▶ **PROBLEM**:
Transcribe the listing verbatim, please, with images dropped.

▶ **SUPPLIED DATA**:
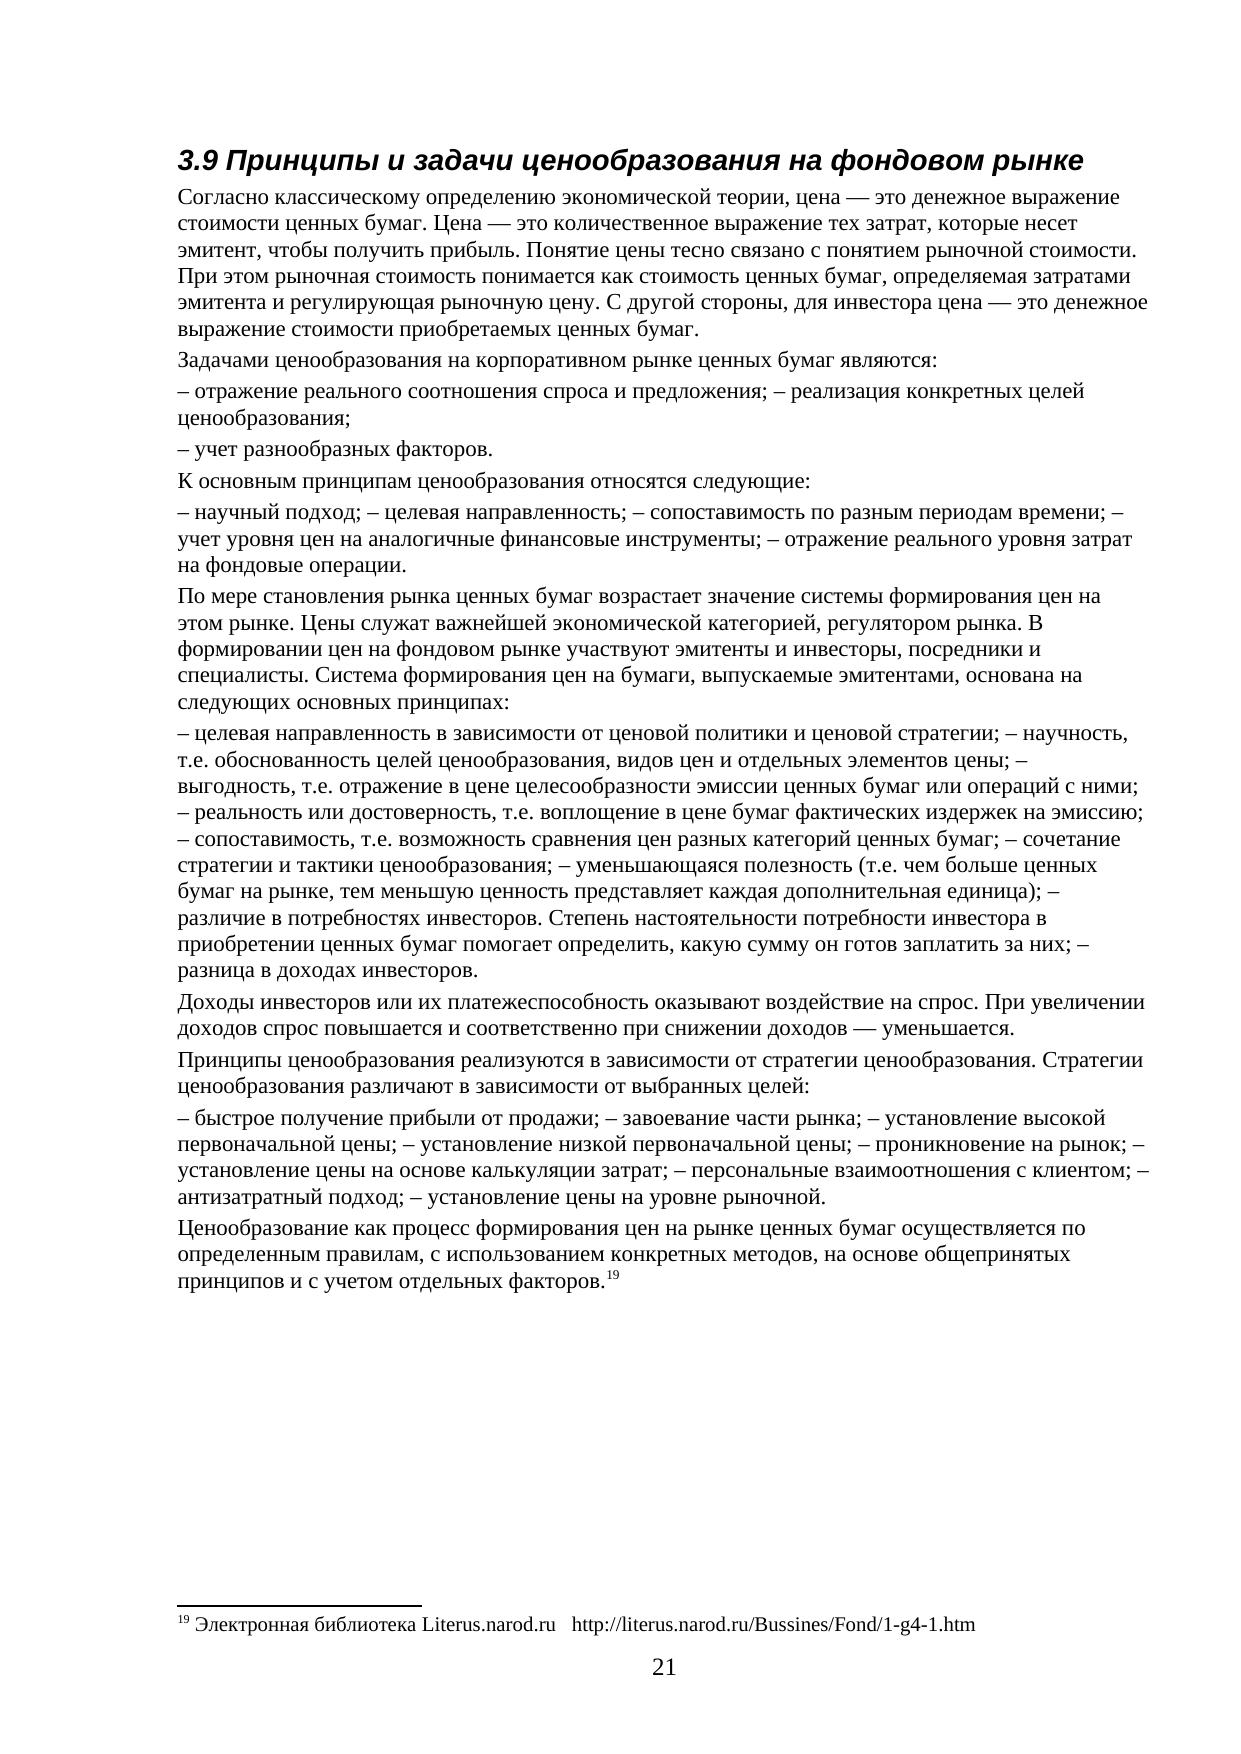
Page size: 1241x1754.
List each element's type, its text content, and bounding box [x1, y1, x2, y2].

text Принципы ценообразования реализуются в зависимости от стратегии ценообразования. Стратегии ценообразования различают в зависимости от выбранных целей: [177, 1046, 1152, 1098]
text Ценообразование как процесс формирования цен на рынке ценных бумаг осуществляется по определенным правилам, с использованием конкретных методов, на основе общепринятых принципов и с учетом отдельных факторов. [177, 1214, 1152, 1293]
text – быстрое получение прибыли от продажи; – завоевание части рынка; – установление высокой первоначальной цены; – установление низкой первоначальной цены; – проникновение на рынок; – установление цены на основе калькуляции затрат; – персональные взаимоотношения с клиентом; – антизатратный подход; – установление цены на уровне рыночной. [177, 1104, 1152, 1209]
subtitle 3.9 Принципы и задачи ценообразования на фондовом рынке [177, 143, 1152, 177]
text – учет разнообразных факторов. [177, 435, 1152, 462]
text Согласно классическому определению экономической теории, цена — это денежное выражение стоимости ценных бумаг. Цена — это количественное выражение тех затрат, которые несет эмитент, чтобы получить прибыль. Понятие цены тесно связано с понятием рыночной стоимости. При этом рыночная стоимость понимается как стоимость ценных бумаг, определяемая затратами эмитента и регулирующая рыночную цену. С другой стороны, для инвестора цена — это денежное выражение стоимости приобретаемых ценных бумаг. [177, 183, 1152, 341]
text – научный подход; – целевая направленность; – сопоставимость по разным периодам времени; – учет уровня цен на аналогичные финансовые инструменты; – отражение реального уровня затрат на фондовые операции. [177, 498, 1152, 577]
text К основным принципам ценообразования относятся следующие: [177, 467, 1152, 493]
text Задачами ценообразования на корпоративном рынке ценных бумаг являются: [177, 346, 1152, 372]
text – целевая направленность в зависимости от ценовой политики и ценовой стратегии; – научность, т.е. обоснованность целей ценообразования, видов цен и отдельных элементов цены; – выгодность, т.е. отражение в цене целесообразности эмиссии ценных бумаг или операций с ними; – реальность или достоверность, т.е. воплощение в цене бумаг фактических издержек на эмиссию; – сопоставимость, т.е. возможность сравнения цен разных категорий ценных бумаг; – сочетание стратегии и тактики ценообразования; – уменьшающаяся полезность (т.е. чем больше ценных бумаг на рынке, тем меньшую ценность представляет каждая дополнительная единица); – различие в потребностях инвесторов. Степень настоятельности потребности инвестора в приобретении ценных бумаг помогает определить, какую сумму он готов заплатить за них; – разница в доходах инвесторов. [177, 719, 1152, 983]
text – отражение реального соотношения спроса и предложения; – реализация конкретных целей ценообразования; [177, 378, 1152, 430]
text По мере становления рынка ценных бумаг возрастает значение системы формирования цен на этом рынке. Цены служат важнейшей экономической категорией, регулятором рынка. В формировании цен на фондовом рынке участвуют эмитенты и инвесторы, посредники и специалисты. Система формирования цен на бумаги, выпускаемые эмитентами, основана на следующих основных принципах: [177, 582, 1152, 714]
text Доходы инвесторов или их платежеспособность оказывают воздействие на спрос. При увеличении доходов спрос повышается и соответственно при снижении доходов — уменьшается. [177, 988, 1152, 1041]
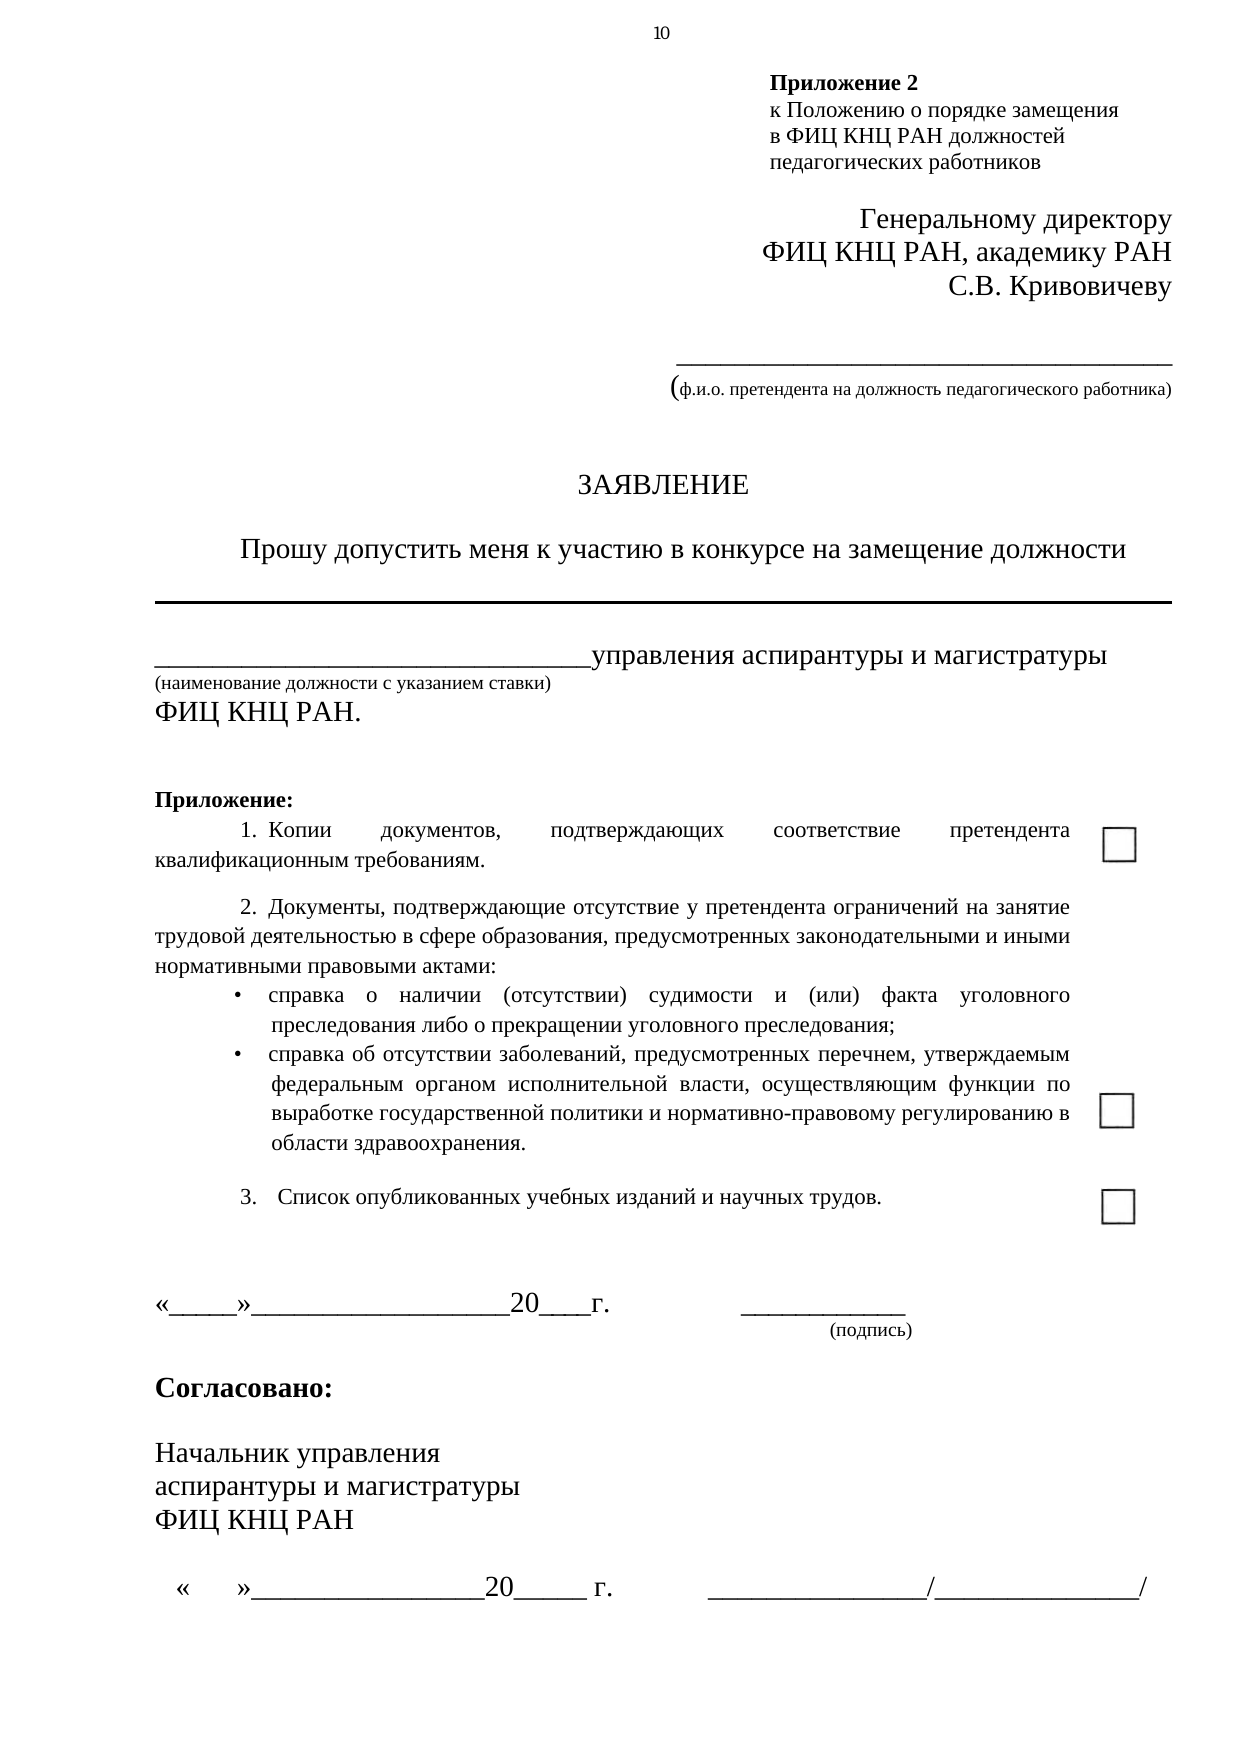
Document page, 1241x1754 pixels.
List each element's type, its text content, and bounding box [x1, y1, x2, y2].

text ЗАЯВЛЕНИЕ [154, 467, 1172, 500]
list справка о наличии (отсутствии) судимости и (или) факта уголовного преследования либо о прекращении уголовного преследования; [234, 981, 1172, 1037]
text Согласовано: [154, 1370, 1172, 1404]
text аспирантуры и магистратуры [154, 1468, 1172, 1502]
text « » 20 г. [154, 1285, 1172, 1318]
picture [1100, 1188, 1137, 1226]
picture [1098, 1092, 1135, 1130]
picture [1101, 826, 1138, 864]
text ФИЦ КНЦ РАН, академику РАН [154, 234, 1172, 268]
list Копии документов, подтверждающих соответствие претендента квалификационным требованиям. [154, 816, 1172, 872]
text ФИЦ КНЦ РАН. [154, 694, 1172, 727]
text Генеральному директору [154, 201, 1172, 234]
list Список опубликованных учебных изданий и научных трудов. [154, 1183, 1172, 1210]
text управления аспирантуры и магистратуры [154, 637, 1172, 671]
text Начальник управления [154, 1435, 1172, 1468]
text « »________________20_____ г. _______________/______________/ [175, 1569, 1172, 1603]
text __________________________________ [154, 335, 1172, 368]
text (наименование должности с указанием ставки) [154, 671, 1172, 694]
list справка об отсутствии заболеваний, предусмотренных перечнем, утверждаемым федеральным органом исполнительной власти, осуществляющим функции по выработке государственной политики и нормативно-правовому регулированию в области здравоохранения. [234, 1040, 1172, 1155]
text (ф.и.о. претендента на должность педагогического работника) [154, 368, 1172, 402]
text Приложение: [154, 786, 1172, 812]
text Прошу допустить меня к участию в конкурсе на замещение должности [154, 532, 1172, 565]
text ФИЦ КНЦ РАН [154, 1502, 1172, 1536]
text (подпись) [829, 1318, 1172, 1341]
list Документы, подтверждающие отсутствие у претендента ограничений на занятие трудовой деятельностью в сфере образования, предусмотренных законодательными и иными нормативными правовыми актами: [154, 893, 1172, 978]
text С.В. Кривовичеву [154, 268, 1172, 301]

▶ **EXERCISE OUTPUT**:
Page size: 1241x1754.
List each element's type, its text content, and bounding box [x1, y1, x2, y2].

text Принципы ценообразования реализуются в зависимости от стратегии ценообразования. Стратегии ценообразования различают в зависимости от выбранных целей: [177, 1046, 1152, 1098]
text Ценообразование как процесс формирования цен на рынке ценных бумаг осуществляется по определенным правилам, с использованием конкретных методов, на основе общепринятых принципов и с учетом отдельных факторов. [177, 1214, 1152, 1293]
text – быстрое получение прибыли от продажи; – завоевание части рынка; – установление высокой первоначальной цены; – установление низкой первоначальной цены; – проникновение на рынок; – установление цены на основе калькуляции затрат; – персональные взаимоотношения с клиентом; – антизатратный подход; – установление цены на уровне рыночной. [177, 1104, 1152, 1209]
subtitle 3.9 Принципы и задачи ценообразования на фондовом рынке [177, 143, 1152, 177]
text – учет разнообразных факторов. [177, 435, 1152, 462]
text Согласно классическому определению экономической теории, цена — это денежное выражение стоимости ценных бумаг. Цена — это количественное выражение тех затрат, которые несет эмитент, чтобы получить прибыль. Понятие цены тесно связано с понятием рыночной стоимости. При этом рыночная стоимость понимается как стоимость ценных бумаг, определяемая затратами эмитента и регулирующая рыночную цену. С другой стороны, для инвестора цена — это денежное выражение стоимости приобретаемых ценных бумаг. [177, 183, 1152, 341]
text – научный подход; – целевая направленность; – сопоставимость по разным периодам времени; – учет уровня цен на аналогичные финансовые инструменты; – отражение реального уровня затрат на фондовые операции. [177, 498, 1152, 577]
text К основным принципам ценообразования относятся следующие: [177, 467, 1152, 493]
text Задачами ценообразования на корпоративном рынке ценных бумаг являются: [177, 346, 1152, 372]
text – целевая направленность в зависимости от ценовой политики и ценовой стратегии; – научность, т.е. обоснованность целей ценообразования, видов цен и отдельных элементов цены; – выгодность, т.е. отражение в цене целесообразности эмиссии ценных бумаг или операций с ними; – реальность или достоверность, т.е. воплощение в цене бумаг фактических издержек на эмиссию; – сопоставимость, т.е. возможность сравнения цен разных категорий ценных бумаг; – сочетание стратегии и тактики ценообразования; – уменьшающаяся полезность (т.е. чем больше ценных бумаг на рынке, тем меньшую ценность представляет каждая дополнительная единица); – различие в потребностях инвесторов. Степень настоятельности потребности инвестора в приобретении ценных бумаг помогает определить, какую сумму он готов заплатить за них; – разница в доходах инвесторов. [177, 719, 1152, 983]
text – отражение реального соотношения спроса и предложения; – реализация конкретных целей ценообразования; [177, 378, 1152, 430]
text По мере становления рынка ценных бумаг возрастает значение системы формирования цен на этом рынке. Цены служат важнейшей экономической категорией, регулятором рынка. В формировании цен на фондовом рынке участвуют эмитенты и инвесторы, посредники и специалисты. Система формирования цен на бумаги, выпускаемые эмитентами, основана на следующих основных принципах: [177, 582, 1152, 714]
text Доходы инвесторов или их платежеспособность оказывают воздействие на спрос. При увеличении доходов спрос повышается и соответственно при снижении доходов — уменьшается. [177, 988, 1152, 1041]
Document page, 1241x1754 pixels.
List each element's type, its text content, and bounding box [x1, y1, x2, y2].

text ЗАЯВЛЕНИЕ [154, 467, 1172, 500]
list справка о наличии (отсутствии) судимости и (или) факта уголовного преследования либо о прекращении уголовного преследования; [234, 981, 1172, 1037]
text Согласовано: [154, 1370, 1172, 1404]
text аспирантуры и магистратуры [154, 1468, 1172, 1502]
text « » 20 г. [154, 1285, 1172, 1318]
picture [1100, 1188, 1137, 1226]
picture [1098, 1092, 1135, 1130]
picture [1101, 826, 1138, 864]
text ФИЦ КНЦ РАН, академику РАН [154, 234, 1172, 268]
list Копии документов, подтверждающих соответствие претендента квалификационным требованиям. [154, 816, 1172, 872]
text ФИЦ КНЦ РАН. [154, 694, 1172, 727]
text Генеральному директору [154, 201, 1172, 234]
list Список опубликованных учебных изданий и научных трудов. [154, 1183, 1172, 1210]
text управления аспирантуры и магистратуры [154, 637, 1172, 671]
text Начальник управления [154, 1435, 1172, 1468]
text « »________________20_____ г. _______________/______________/ [175, 1569, 1172, 1603]
text __________________________________ [154, 335, 1172, 368]
text (наименование должности с указанием ставки) [154, 671, 1172, 694]
list справка об отсутствии заболеваний, предусмотренных перечнем, утверждаемым федеральным органом исполнительной власти, осуществляющим функции по выработке государственной политики и нормативно-правовому регулированию в области здравоохранения. [234, 1040, 1172, 1155]
text (ф.и.о. претендента на должность педагогического работника) [154, 368, 1172, 402]
text Приложение: [154, 786, 1172, 812]
text Прошу допустить меня к участию в конкурсе на замещение должности [154, 532, 1172, 565]
text ФИЦ КНЦ РАН [154, 1502, 1172, 1536]
text (подпись) [829, 1318, 1172, 1341]
list Документы, подтверждающие отсутствие у претендента ограничений на занятие трудовой деятельностью в сфере образования, предусмотренных законодательными и иными нормативными правовыми актами: [154, 893, 1172, 978]
text С.В. Кривовичеву [154, 268, 1172, 301]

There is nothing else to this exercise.